Thierry Vildary, le confrère avec lesquel je compte mener l’enquête a plus de chance que moi. Il a pu apprendre qu’une autre somme de 3900 euros a été misée sur le même match, à deux rues du débit incriminé. D’autres enjeux du même ordre à Montpellier aussi ont été enregistrés. L’étau se resserre. Je pense à tous les blessés dispensés de Bretagne.
Thierry décide de se rendre le mercredi à St Raphael où le leader héraultais est en déplacement. Les dirigeants montpelliérains sont furieux. Une dépêche AFP a repris à son compte des fuites émanant probablement de la FDJ. Le match de football de ligue 2 Lens –Istres et le Cesson Montpellier de handball ont fait l’objet de paris aux montants anormaux. Une enquête est dilligentée.
Patrice Canayer l’entraineur de Montpellier et Remy Levy le président, avocat dans le civil promettent des poursuites judicaires a tous ceux qui s’aviseraient de propager la vilaine rumeur. La période est sensible. Monpellier est à la, recherche de nouveaux sponsors pour finaliser son budget pour la saison prochaine. L’affaire qui risque de ternir l’image du club tombe au plus mauvais moment.
L’accueil sur la cote d’Azur est toutefois presque chaleureux. Les portes contrairement au football, rompu à l’omerta, restent entrouvertes. Thierry reste persuadé que 80 % de l’équipe ignore tout de ce qui s’est tramé en coulisses. Le handball discipline universitaire par excellence est victime du succés conjugué et durable des barjots, des bronzés et des experts.Une médiatisation trop rapide.
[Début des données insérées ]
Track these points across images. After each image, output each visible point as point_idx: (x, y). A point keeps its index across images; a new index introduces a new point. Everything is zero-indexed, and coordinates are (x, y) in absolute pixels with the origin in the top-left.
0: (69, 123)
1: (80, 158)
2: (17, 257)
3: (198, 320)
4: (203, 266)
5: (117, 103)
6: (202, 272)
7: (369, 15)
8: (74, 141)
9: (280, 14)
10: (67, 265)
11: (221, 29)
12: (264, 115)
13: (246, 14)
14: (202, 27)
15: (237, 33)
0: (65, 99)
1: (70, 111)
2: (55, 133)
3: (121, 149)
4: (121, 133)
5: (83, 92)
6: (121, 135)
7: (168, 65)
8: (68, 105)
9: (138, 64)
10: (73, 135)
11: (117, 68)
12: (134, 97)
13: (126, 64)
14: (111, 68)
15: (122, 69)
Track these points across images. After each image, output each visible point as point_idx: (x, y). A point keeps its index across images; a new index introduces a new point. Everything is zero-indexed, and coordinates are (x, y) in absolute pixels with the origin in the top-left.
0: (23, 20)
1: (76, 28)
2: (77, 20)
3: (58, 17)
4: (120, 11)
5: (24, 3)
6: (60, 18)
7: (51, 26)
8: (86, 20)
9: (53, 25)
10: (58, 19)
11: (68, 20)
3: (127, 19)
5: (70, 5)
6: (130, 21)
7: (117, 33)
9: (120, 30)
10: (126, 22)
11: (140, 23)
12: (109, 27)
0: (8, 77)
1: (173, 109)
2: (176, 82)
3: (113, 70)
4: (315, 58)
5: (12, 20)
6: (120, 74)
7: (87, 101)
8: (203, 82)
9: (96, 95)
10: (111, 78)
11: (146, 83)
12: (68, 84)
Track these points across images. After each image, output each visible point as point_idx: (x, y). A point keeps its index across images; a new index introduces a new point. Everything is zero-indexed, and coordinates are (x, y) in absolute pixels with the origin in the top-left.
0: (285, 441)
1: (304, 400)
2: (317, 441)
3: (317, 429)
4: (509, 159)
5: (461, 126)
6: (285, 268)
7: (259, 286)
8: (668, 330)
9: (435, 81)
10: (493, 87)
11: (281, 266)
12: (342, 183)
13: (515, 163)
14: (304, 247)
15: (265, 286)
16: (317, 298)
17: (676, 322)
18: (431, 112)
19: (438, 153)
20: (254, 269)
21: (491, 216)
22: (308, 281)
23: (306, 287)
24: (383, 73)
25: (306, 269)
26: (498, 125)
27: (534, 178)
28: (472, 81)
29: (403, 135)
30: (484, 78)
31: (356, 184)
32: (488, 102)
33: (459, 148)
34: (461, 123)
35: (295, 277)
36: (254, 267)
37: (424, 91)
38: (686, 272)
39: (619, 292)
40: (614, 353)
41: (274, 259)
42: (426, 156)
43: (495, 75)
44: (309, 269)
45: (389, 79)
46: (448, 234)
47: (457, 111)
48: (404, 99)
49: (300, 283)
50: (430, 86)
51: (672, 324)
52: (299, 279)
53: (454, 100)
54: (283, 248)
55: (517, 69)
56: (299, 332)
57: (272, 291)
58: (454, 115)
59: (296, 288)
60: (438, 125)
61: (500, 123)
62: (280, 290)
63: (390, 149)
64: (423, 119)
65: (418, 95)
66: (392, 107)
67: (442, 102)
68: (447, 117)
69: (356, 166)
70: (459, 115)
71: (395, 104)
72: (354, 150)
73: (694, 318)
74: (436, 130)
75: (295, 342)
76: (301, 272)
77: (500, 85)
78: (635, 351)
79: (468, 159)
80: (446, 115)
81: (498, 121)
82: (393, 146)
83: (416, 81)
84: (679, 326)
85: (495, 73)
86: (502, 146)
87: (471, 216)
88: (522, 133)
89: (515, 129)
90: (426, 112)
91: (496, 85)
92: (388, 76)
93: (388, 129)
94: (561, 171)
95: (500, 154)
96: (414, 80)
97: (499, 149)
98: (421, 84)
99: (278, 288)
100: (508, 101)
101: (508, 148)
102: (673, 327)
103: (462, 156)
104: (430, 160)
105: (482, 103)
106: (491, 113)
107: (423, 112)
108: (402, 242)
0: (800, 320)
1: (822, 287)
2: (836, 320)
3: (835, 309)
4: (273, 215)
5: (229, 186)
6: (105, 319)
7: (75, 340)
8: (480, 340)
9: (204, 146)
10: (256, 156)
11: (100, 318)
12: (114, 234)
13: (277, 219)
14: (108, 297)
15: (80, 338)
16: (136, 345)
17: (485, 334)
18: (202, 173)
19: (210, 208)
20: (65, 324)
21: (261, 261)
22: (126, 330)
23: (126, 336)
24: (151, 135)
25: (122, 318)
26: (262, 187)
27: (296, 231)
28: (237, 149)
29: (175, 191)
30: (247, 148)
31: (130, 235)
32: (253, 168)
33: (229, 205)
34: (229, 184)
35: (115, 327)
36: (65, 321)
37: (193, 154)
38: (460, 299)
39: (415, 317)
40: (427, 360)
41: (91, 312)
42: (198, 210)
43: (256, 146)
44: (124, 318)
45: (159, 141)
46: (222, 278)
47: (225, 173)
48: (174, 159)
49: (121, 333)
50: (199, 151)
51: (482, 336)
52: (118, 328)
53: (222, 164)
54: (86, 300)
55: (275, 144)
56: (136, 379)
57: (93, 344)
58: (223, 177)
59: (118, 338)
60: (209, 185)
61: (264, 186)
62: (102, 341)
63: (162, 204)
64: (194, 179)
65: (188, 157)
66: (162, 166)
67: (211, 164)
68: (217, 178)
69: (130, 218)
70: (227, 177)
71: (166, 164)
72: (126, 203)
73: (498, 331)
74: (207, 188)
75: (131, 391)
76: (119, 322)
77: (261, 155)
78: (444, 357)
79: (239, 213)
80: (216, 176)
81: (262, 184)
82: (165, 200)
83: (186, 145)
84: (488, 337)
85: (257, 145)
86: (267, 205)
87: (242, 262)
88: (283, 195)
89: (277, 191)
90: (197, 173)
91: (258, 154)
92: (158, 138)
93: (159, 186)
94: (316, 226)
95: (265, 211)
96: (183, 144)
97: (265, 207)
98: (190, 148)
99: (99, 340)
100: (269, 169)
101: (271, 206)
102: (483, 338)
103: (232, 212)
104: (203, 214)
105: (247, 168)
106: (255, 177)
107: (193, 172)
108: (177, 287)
La césure est palpable entre ce sport qui hésite encore entre les sunlights et les gymnases. Entre l’appât du gain immédiat et la naiveté culturelle d’un amateurisme désuet.
Le vendredi, une enquête préliminaire commence officiellement. Le commissaire se propose de convoquer pour la semaine suivante le patron du bar parisien . Pour verser les gains, le mandant de la FDJ a l’obligation d’exiger une pièce d’identité de l’heureux parieur. Dans le cas inverse, il s’expose à des sanctions financières. Pourquoi le responsable du bar aurait-il intérêt à couvrir le couple parieur, aisément identifiable car largement exposé sur internet et dans les pages des magazines people ?
Thierry propose d’attendre la progression de l’enquête avant de sortir notre scoop. Il dispose déjà des témoignages en caméra cachée du voisin et du patron de bar qui racontent par le menu les périgrinations des apprentis truands. Avant de quitter St Raphael, il a pu en outre fugitivement tourner les blessés à l’entraînement.
« Les joueurs sont avant tout des joueurs ! » S’est exclamée l’attachée de presse du club de St Raphael, sans que ces propos ne se résument à une Lapalissade. Certains joueurs en particulier parient sur tout et sur rien et souvent de grosses sommes.
Cela pourrait prêter à sourire si d’aucuns n’avaient franchi la ligne jaune, celle qui risque de conduire les contrevenants en prison.
A moins de 100 jours des jeux de Londres le handball français et le mouvement olympique dans son ensemble, se seraient volontiers passé d’un tel dérapage.